NokScoot solely operated the Boeing 777-200ER, which were all obtained from Scoot's parent, Singapore Airlines. The first aircraft joined the fleet in November 2014. The airline's livery was a hybrid between its parent airlines Scoot and Nok Air. At the time of liquidation, NokScoot operated the following aircraft:

NokScoot fleet
| Aircraft | In service | Orders | Passengers |  |  | Notes |
| J | Y | Total |
| Boeing 777-200ER | 7 | — | 24 | 391 | 415 | All returned to Singapore Airlines. Five aircraft later acquired by Mahan Air. |
| Total | 7 | — |  |  |  |  |

==Cabin==
NokScoot's aircraft were operated in a two-class configuration, Scoot Plus and Economy.

===Scoot Plus===
There are 24 Scoot Plus seats in the airline's Boeing 777s. These seats are not lie-flat; the backs recline 8 in and have a pitch of 38 in. Each seat is 21.7 in wide and has a footrest and in-arm trays that can be unfolded partially or fully.
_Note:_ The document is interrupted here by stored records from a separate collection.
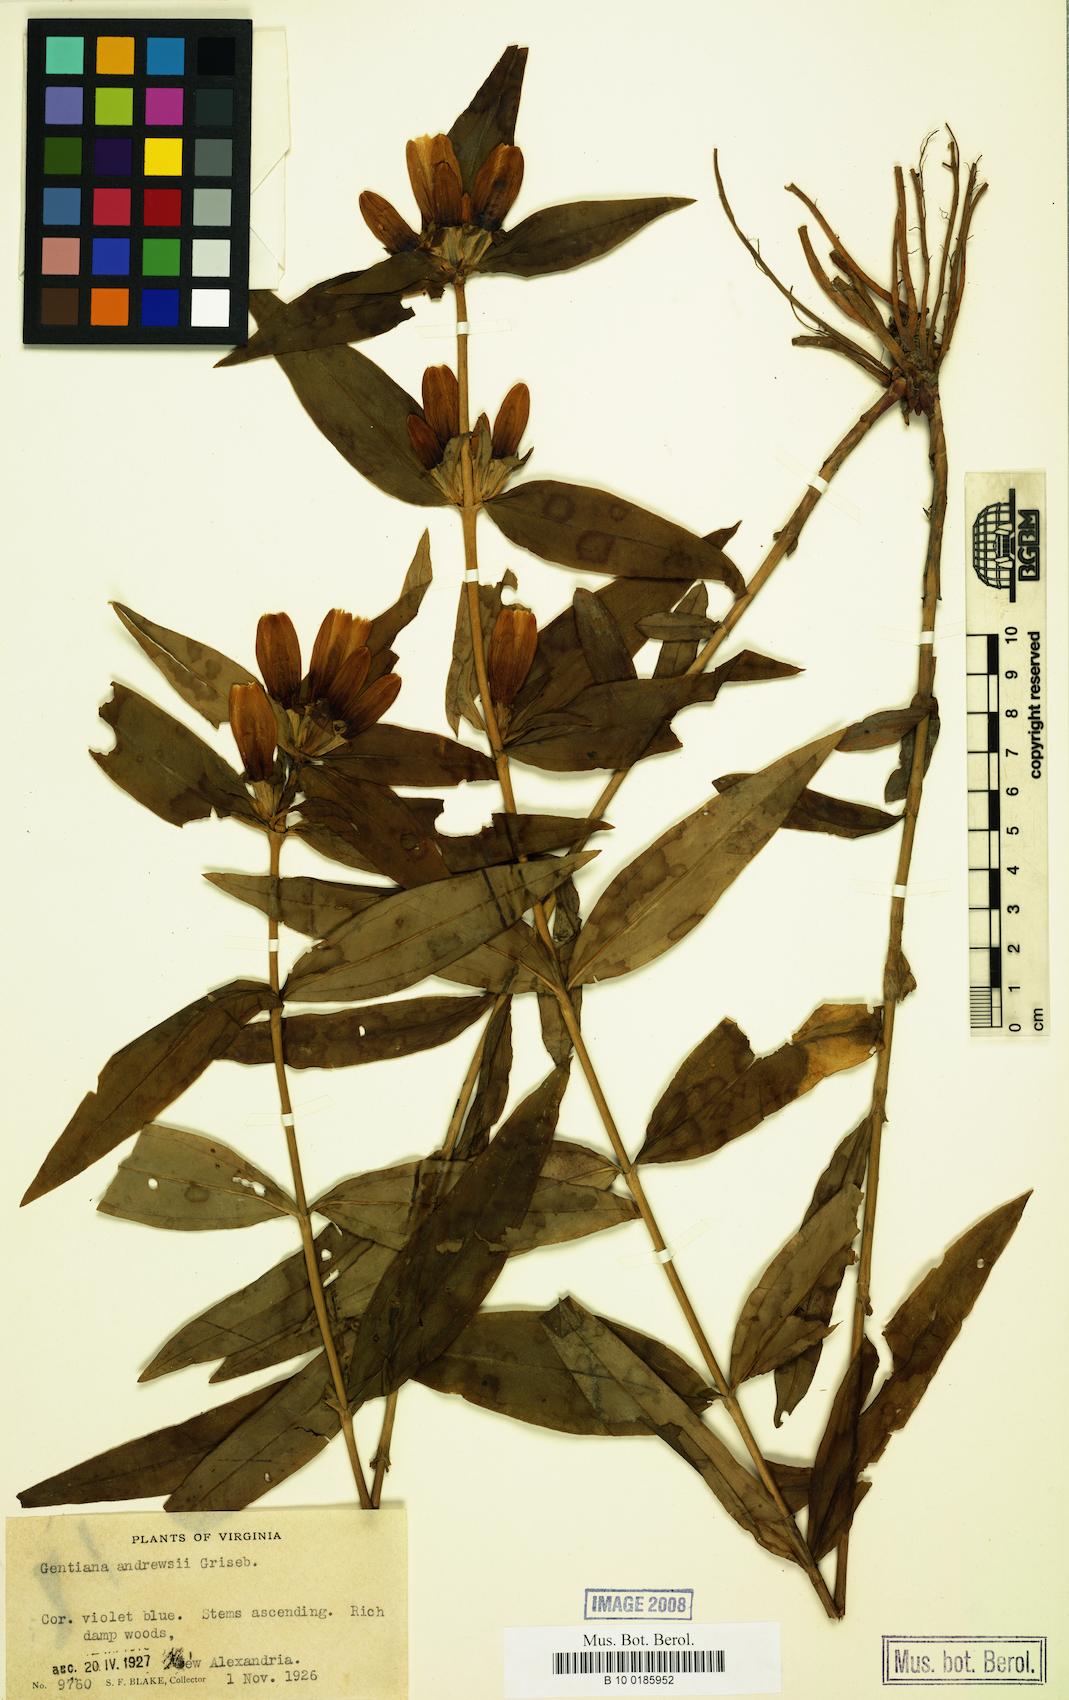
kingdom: Plantae
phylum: Tracheophyta
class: Magnoliopsida
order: Gentianales
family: Gentianaceae
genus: Gentiana
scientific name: Gentiana andrewsii
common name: Bottle gentian
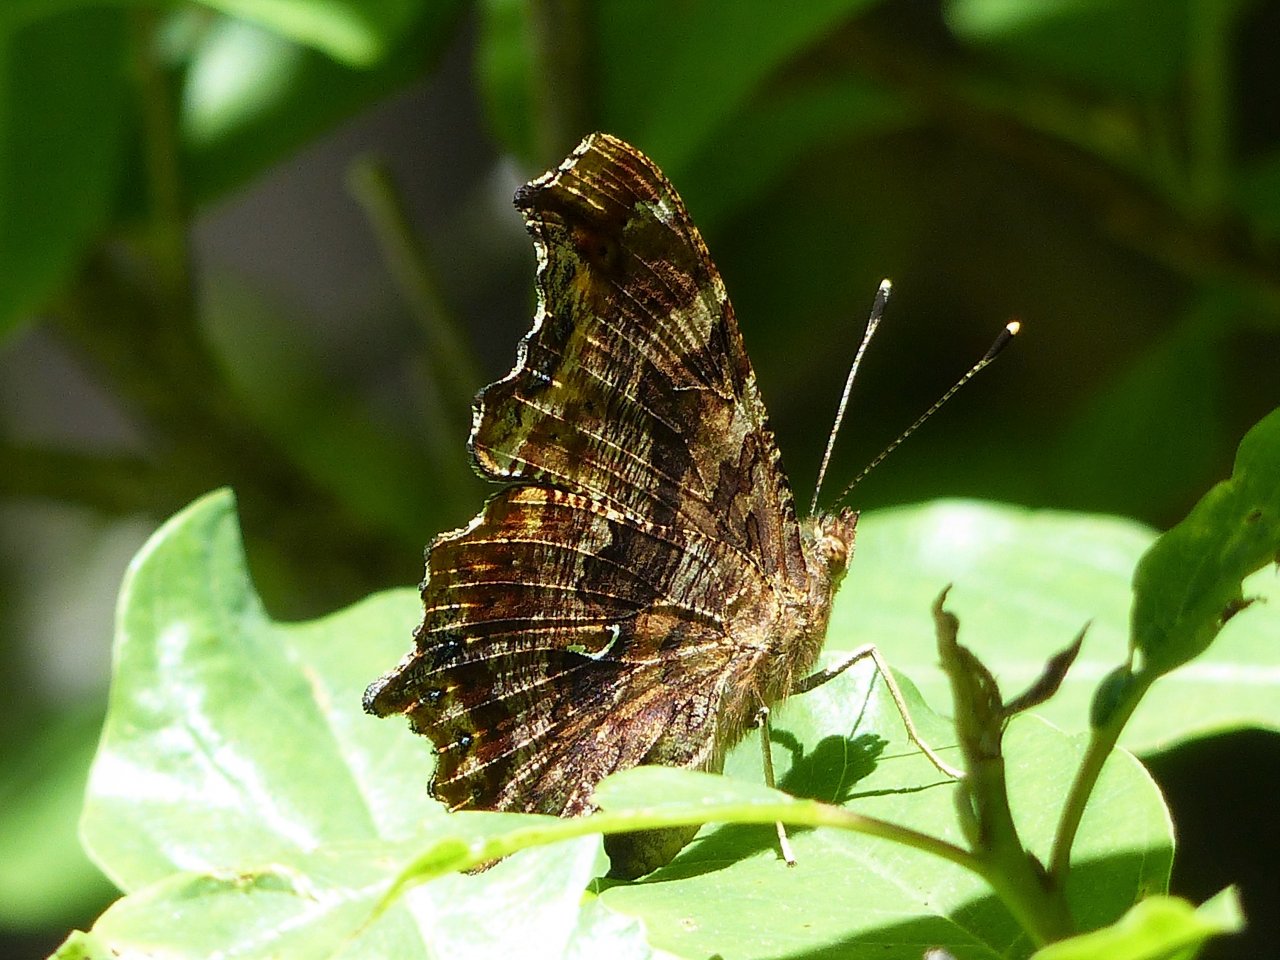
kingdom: Animalia
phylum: Arthropoda
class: Insecta
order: Lepidoptera
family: Nymphalidae
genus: Polygonia
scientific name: Polygonia comma
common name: Eastern Comma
Similar to its parent airline Scoot, all Scoot Plus seats have in-seat power, while the airfare includes complimentary meals and a checked luggage allowance of 30 kg.

===Economy===
There are 391 Economy seats, arranged to provide three different levels of comfort. Standard Economy seats have a pitch of 31 in; Super seats have a pitch of 35 in; and S-t-r-e-t-c-h seats, located at the front of each section of the economy cabin, have a pitch of 36 in. As these are bulkhead and exit row seats, there are no seats in front of them to recline back to invade their space, giving them the most legroom in the Economy cabin. Passengers in Standard Economy may reserve seats for a fee, while the fares for Super seats are higher than for Standard Economy seats; passengers choosing S-t-r-e-t-c-h seats will have to pay more compared to the Super Seats. Passengers have to pay for meals in economy, either pre-paid or buy-on board. Passengers must also pay for any checked luggage.